No optimisations were made for the performance of the prototype tool. Each of the operations of Figs. 7 and 8 could be checked instantaneously (within milliseconds) for an array of length 2. However, the execution time increased exponentially as the size of the array increased. This was due to the running time of the Z3 solver which had to deal with the tool’s representation of predicates increasing exponentially. While this lack of optimisation is acceptable for this prototype tool, implemented as a proof-of-concept, further optimisations would be required to allow the logic to be applied to larger examples.

11 Conclusion

In this paper, we have presented a comprehensive information-flow logic for ARM and POWER multicore processors. Our logic supports dynamic, value-dependent security classifications, and is compositional, flow-sensitive, and enforces a constant-time guarantee. It has been proven sound with respect to existing, validated operational semantics of ARM and POWER, and implemented in a symbolic execution tool. The latter was enabled by designing the logic for automation; it is both thread-local (allowing reasoning about one thread at a time), and step-local (allowing reasoning about one line of code at at time).

Our immediate future work will focus on two tasks. First, we will extend the logic with general rely/guarantee conditions allowing assumptions to be used in thread-local reasoning that include arbitrary constraints between program variables (see [10] for progress in this direction). This will widen the logic’s applicability by allowing assumptions which hold only under certain conditions, and hence can vary as the program executes. Second, we will adapt our logic to a suitable intermediate representation into which we can lift actual ARM and POWER assembly code.

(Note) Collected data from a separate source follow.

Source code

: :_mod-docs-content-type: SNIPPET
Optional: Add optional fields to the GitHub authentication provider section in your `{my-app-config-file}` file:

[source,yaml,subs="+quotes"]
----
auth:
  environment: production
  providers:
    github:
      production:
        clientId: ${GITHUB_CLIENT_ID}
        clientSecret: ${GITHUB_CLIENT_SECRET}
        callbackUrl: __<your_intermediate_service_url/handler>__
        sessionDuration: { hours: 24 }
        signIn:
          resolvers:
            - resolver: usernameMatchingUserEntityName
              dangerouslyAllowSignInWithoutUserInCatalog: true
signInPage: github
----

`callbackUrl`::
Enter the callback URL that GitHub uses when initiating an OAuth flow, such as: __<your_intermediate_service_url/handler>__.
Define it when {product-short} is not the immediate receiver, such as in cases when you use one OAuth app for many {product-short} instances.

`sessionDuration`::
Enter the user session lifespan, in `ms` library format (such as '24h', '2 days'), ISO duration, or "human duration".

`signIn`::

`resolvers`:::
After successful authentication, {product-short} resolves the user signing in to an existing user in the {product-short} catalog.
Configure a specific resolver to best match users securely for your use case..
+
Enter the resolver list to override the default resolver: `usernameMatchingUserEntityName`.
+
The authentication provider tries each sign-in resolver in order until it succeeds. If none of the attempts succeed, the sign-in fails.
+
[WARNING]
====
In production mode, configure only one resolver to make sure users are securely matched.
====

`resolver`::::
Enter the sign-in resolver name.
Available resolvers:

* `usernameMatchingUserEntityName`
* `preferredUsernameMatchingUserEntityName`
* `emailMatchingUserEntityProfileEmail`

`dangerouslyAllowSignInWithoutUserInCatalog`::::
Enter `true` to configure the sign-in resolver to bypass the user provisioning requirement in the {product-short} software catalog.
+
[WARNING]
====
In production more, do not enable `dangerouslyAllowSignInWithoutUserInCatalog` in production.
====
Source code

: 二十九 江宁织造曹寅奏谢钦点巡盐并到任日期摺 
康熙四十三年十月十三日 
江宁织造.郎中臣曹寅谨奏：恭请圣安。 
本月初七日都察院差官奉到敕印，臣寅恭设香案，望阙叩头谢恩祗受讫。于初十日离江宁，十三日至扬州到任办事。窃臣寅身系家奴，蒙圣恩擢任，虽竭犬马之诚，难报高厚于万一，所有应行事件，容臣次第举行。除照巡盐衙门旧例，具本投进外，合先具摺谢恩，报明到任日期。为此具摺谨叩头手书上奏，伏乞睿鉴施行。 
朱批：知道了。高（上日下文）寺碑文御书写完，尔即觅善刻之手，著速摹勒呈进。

Such an intermediate representation will need to be accurate enough to maintain all ordering and dependencies on assembly instructions.

Longer term we will focus on improving the efficiency and scalability of tool support for our logic, and its adaptation to other processors such as the open-source RISC-V architecture.

Finally, we note that we expect our logic could also be extended to reason about programs that intentionally reveal secret information, i.e. secure declassification. Specifically, recent work [34] has shown how declassification policies can be reasoned about from functional correctness annotations on concurrent programs. These annotations take the form of predicates P that annotate each program statement. Our program logic already provides a mechanism for computing such annotations in the form of the predicates P in its state \(\varGamma , P, D\), at each point of the program text. We leave investigation of this intriguing possibility for future work.